Dal litorale di Bolgheri a Firenze il treno risale lentamente l’interno. Si parte dalla piccola stazione di Bolgheri-CastagnetoCarducci, sulla linea tirrenica, e si arriva a Firenze Santa Maria Novella dopo un tragitto che ha ancora il tempo giusto per preparare lo sguardo.

Fuori dal finestrino il paesaggio cambia quasi impercettibilmente: la costa arretra, le vigne si dispongono in filari ordinati, i campi diventano superfici che si sovrappongono in fasce di colore: il verde scuro degli olivi, il rosso della terra, il grigio caldo delle strade bianche. A poco a poco il paesaggio si semplifica, le forme singole perdono importanza; restano le relazioni tra una fascia e l’altra, tra luce e ombra, tra un colore e quello che lo trattiene.

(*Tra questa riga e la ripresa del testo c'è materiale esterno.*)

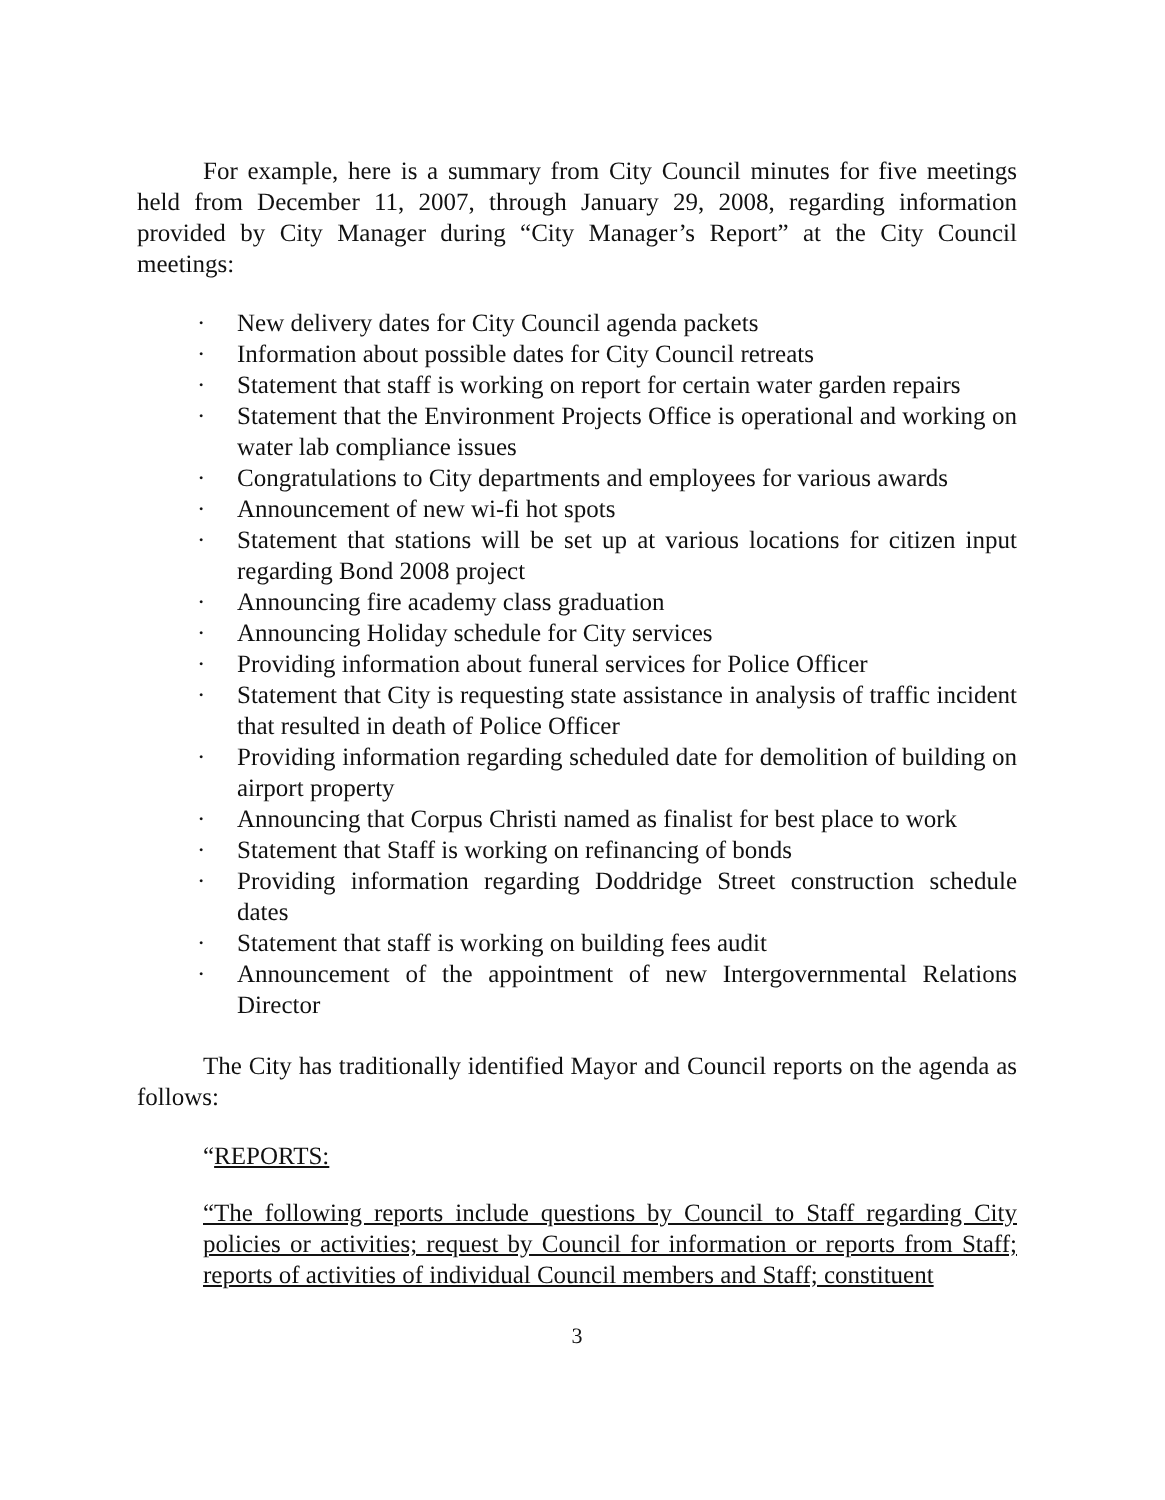For example, here is a summary from City Council minutes for five meetings held from December 11, 2007, through January 29, 2008, regarding information provided by City Manager during “City Manager’s Report” at the City Council meetings:
· New delivery dates for City Council agenda packets
· Information about possible dates for City Council retreats
· Statement that staff is working on report for certain water garden repairs
· Statement that the Environment Projects Office is operational and working on water lab compliance issues
· Congratulations to City departments and employees for various awards
· Announcement of new wi-fi hot spots
· Statement that stations will be set up at various locations for citizen input regarding Bond 2008 project
· Announcing fire academy class graduation
· Announcing Holiday schedule for City services
· Providing information about funeral services for Police Officer
· Statement that City is requesting state assistance in analysis of traffic incident that resulted in death of Police Officer
· Providing information regarding scheduled date for demolition of building on airport property
· Announcing that Corpus Christi named as finalist for best place to work
· Statement that Staff is working on refinancing of bonds
· Providing information regarding Doddridge Street construction schedule dates
· Statement that staff is working on building fees audit
· Announcement of the appointment of new Intergovernmental Relations Director
The City has traditionally identified Mayor and Council reports on the agenda as follows:
“REPORTS:
“The following reports include questions by Council to Staff regarding City policies or activities; request by Council for information or reports from Staff; reports of activities of individual Council members and Staff; constituent
3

È una maniera di vedere che non è lontana da quella di Mark Rothko: non l’oggetto isolato, ma la tensione tra superfici. E, aggiungerei, non è un cattivo modo per arrivare a Palazzo Strozzi, dove Firenze ha dedicato una grande mostra all’artista americano di origine lituana. Non una semplice retrospettiva, ma un progetto costruito attorno al rapporto tra l’artista e la città: Firenze, con i suoi spazi e la sua luce, non è solo uno sfondo, ma diventa un interlocutore silenzioso della pittura.